The output must now be a directory (specified with -o), a bedGraph with the entropy over the windows with the regions as well as a summary of the methylation entropy in the regions will be output. By default these files will be regions.bed and windows.bedgraph.

The schema for the regions.bed file is below:

col	Name	Description	type
1	chrom	chromosome of the region	str
2	start	0-based start position of the region	int
3	end	0-based end position of the region	int
4	region_name	name of the region from the input BED file	str
5	mean_entropy	average entropy of the passing windows included in the region	float
6	strand	strand of the region {`+`, `-`, `.` }	str
7	median_entropy	median entropy of the passing windows included in the region	float
8	min_entropy	minimum passing window entropy	float
9	max_entropy	maximum passing window entropy	float
10	mean_num_reads	average number of reads used in the passing windows' entropy calculation	float
11	min_num_reads	minimum number of reads used in the passing windows' entropy calculation	int
12	max_num_reads	minimum number of reads used in the passing windows' entropy calculation	int
13	successful_window_count	number of passing windows in the region	int
14	failed_window_count	number of failed windows in the region	int

Specifying motifs or primary sequence bases

Similar to pileup you can specify a motif on the command line with --motif and optionally combine the counts across the positive and negative strands with --combine-strands. If you specify a primary sequence base (with --base) or a motif (with --motif) that is not reverse-complement palindromic modkit will output methylation entropy per-strand. This option can be passed multiple times to use multiple motifs. When motifs specify different primary sequence bases, for example --motif GATC 1 and --motif CCGG 0, all of the base modification statuses will be used in calculating the entropy values.

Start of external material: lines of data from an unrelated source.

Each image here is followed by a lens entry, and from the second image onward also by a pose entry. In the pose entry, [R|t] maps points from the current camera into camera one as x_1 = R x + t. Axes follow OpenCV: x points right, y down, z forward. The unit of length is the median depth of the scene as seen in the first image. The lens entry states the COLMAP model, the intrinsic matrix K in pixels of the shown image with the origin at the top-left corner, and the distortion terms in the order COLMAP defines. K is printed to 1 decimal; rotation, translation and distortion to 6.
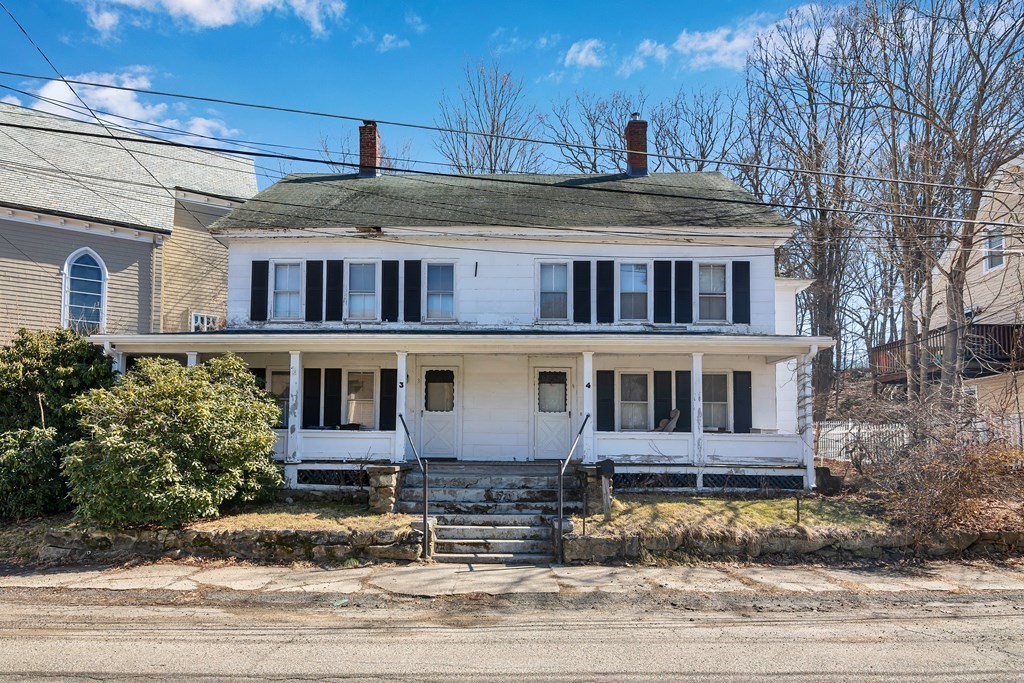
lens RADIAL K [[550.5, 0, 511.6], [0, 550.5, 352.5], [0, 0, 1]] dist [-0.008457, -0.004033]
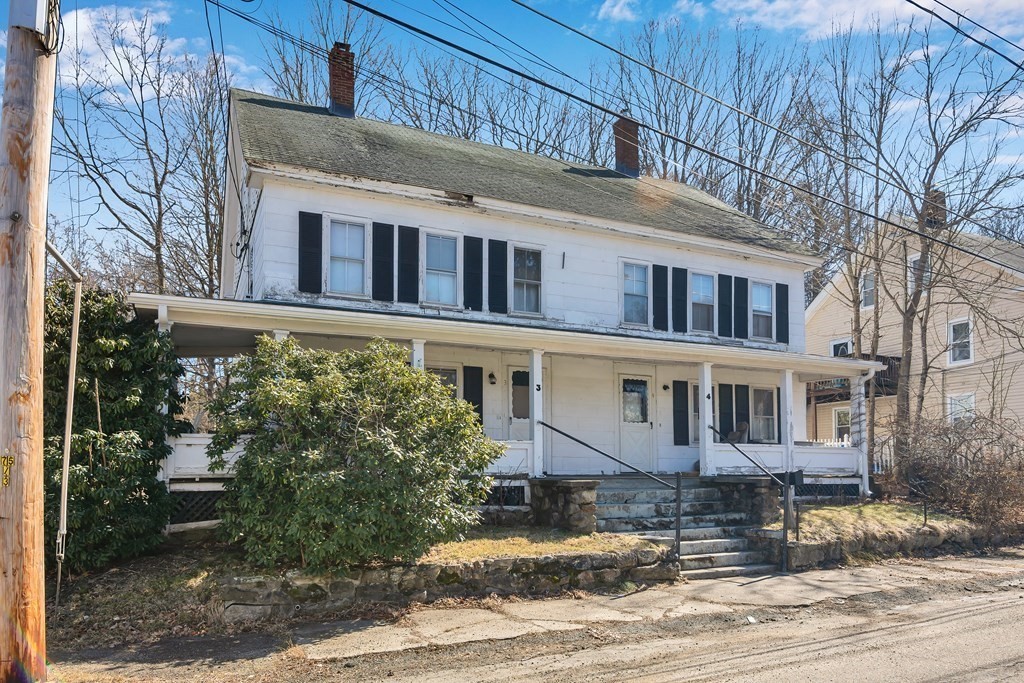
lens RADIAL K [[649.4, 0, 512.2], [0, 649.4, 356.7], [0, 0, 1]] dist [-0.002311, -0.004892]
pose [[0.907439, 0.063418, 0.415370, -0.641098], [-0.067103, 0.997730, -0.005734, 0.018171], [-0.414791, -0.022669, 0.909634, 0.084746]]
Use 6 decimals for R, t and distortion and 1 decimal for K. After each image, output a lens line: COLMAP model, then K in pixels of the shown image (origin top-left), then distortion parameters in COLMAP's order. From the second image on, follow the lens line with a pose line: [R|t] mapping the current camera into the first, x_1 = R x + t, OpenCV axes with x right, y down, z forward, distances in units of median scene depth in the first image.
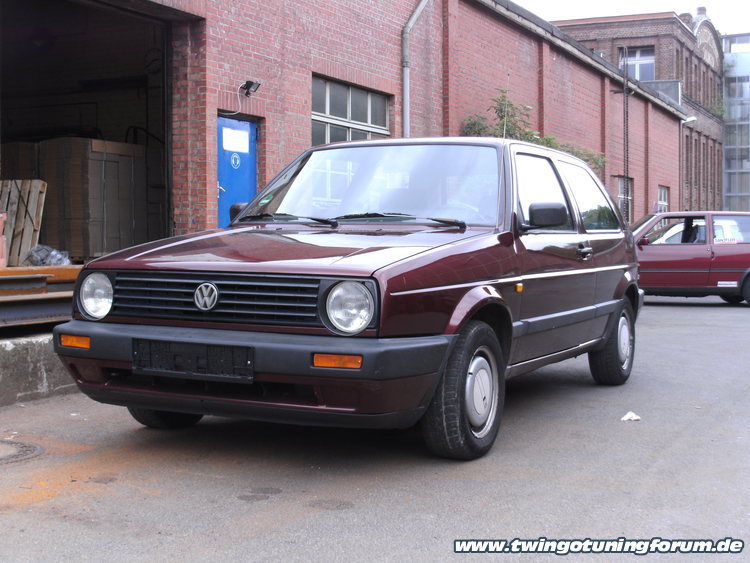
lens RADIAL K [[1040.9, 0, 375.4], [0, 1040.9, 280.3], [0, 0, 1]] dist [0.009675, 0.000000]
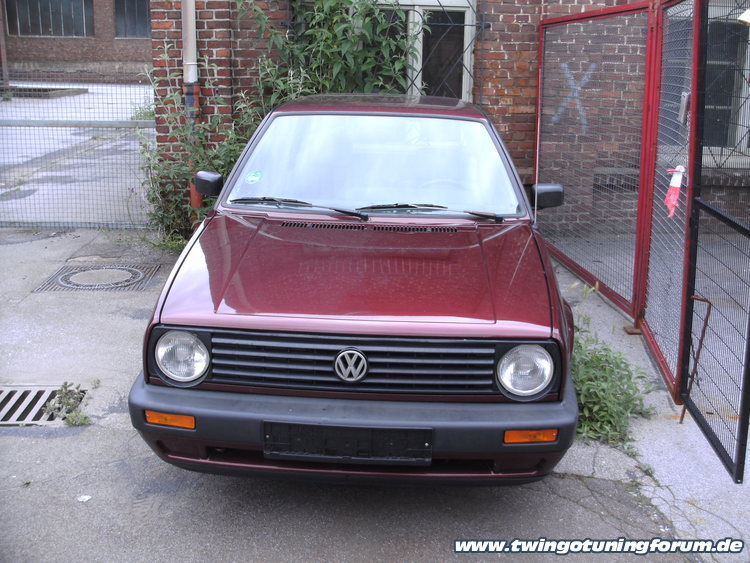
lens RADIAL K [[769.3, 0, 376.6], [0, 769.3, 282.3], [0, 0, 1]] dist [-0.123592, 0.000000]
pose [[0.916683, -0.099759, 0.386964, -0.381729], [0.005597, 0.971449, 0.237181, -0.201851], [-0.399577, -0.215254, 0.891069, 0.441061]]
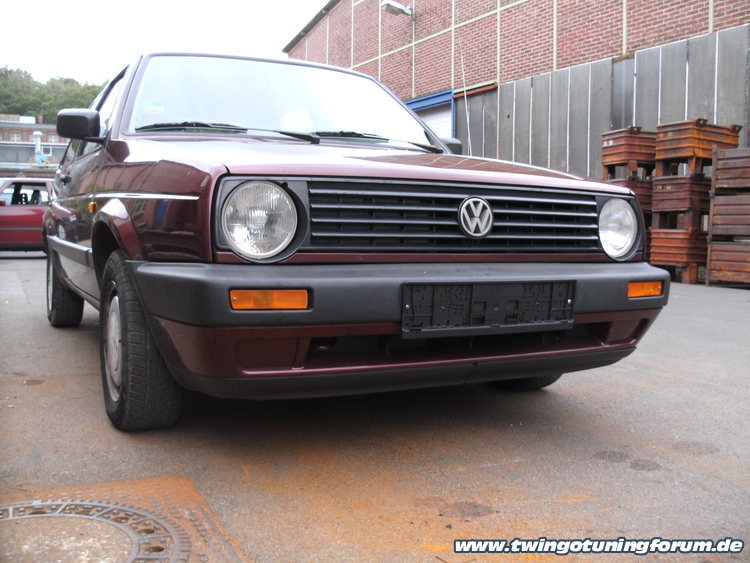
lens RADIAL K [[769.3, 0, 374.0], [0, 769.3, 280.8], [0, 0, 1]] dist [-0.123592, 0.000000]
pose [[0.596811, -0.062429, 0.799950, -0.623637], [0.022005, 0.997867, 0.061458, 0.025069], [-0.802080, -0.019076, 0.596911, 0.743956]]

For example if you want to calculate m6A entropy in DRACH motifs:

${modkit} entropy ${bam} \
  -o ${output} \
  --regions ${regions} \
  --ref ${ref} \
  --motif DRACH 2 \
  --threads 32 \
  --log-filepath modkit_entropy.log \

When performing transcriptome analysis, it's recommended to make a regions BED file of all of the transcripts so that you can rank which transcripts have highest entropy.

Calculation of methylation entropy

The calculation of methylation entropy has been described in the papers linked above. Formally, methylation entropy in modkit is calculated as:

\[ \text{ME} = \frac{-1}{N} \sum_{\textbf{N}} Pr(n_i) * \text{log}_{2}Pr(n_i) \]

Where \( \textbf{N} \) is the set of all methylation patterns and \( Pr(n_i) \) is the empirical probability of that pattern. To account for the fact that modkit filters base modification calls when they are below a certain confidence level, filtered positions are given a "wildcard" assignment and can match any epiallele at that position. The entropy calculation implementation in modkit will assign a fractional count to each pattern that the read matches. For example, suppose a read with epiallele m*mm meaning there are 4 positions in the window (5mC) and this read reports 5mC, followed by a filtered call, and 2 more 5mC calls. This read will match to patterns [mhmm mmmm mCmm] (m = 5mC, h = 5hmC, and C is canonical cytosine). When the --num-positions parameter gets large the number of potential patterns becomes large. Most patterns will probably not have any reads matching to them, so instead of enumerating all possible patterns modkit uses a prefix trie to find all patterns represented in the reads while accounting for filtered positions.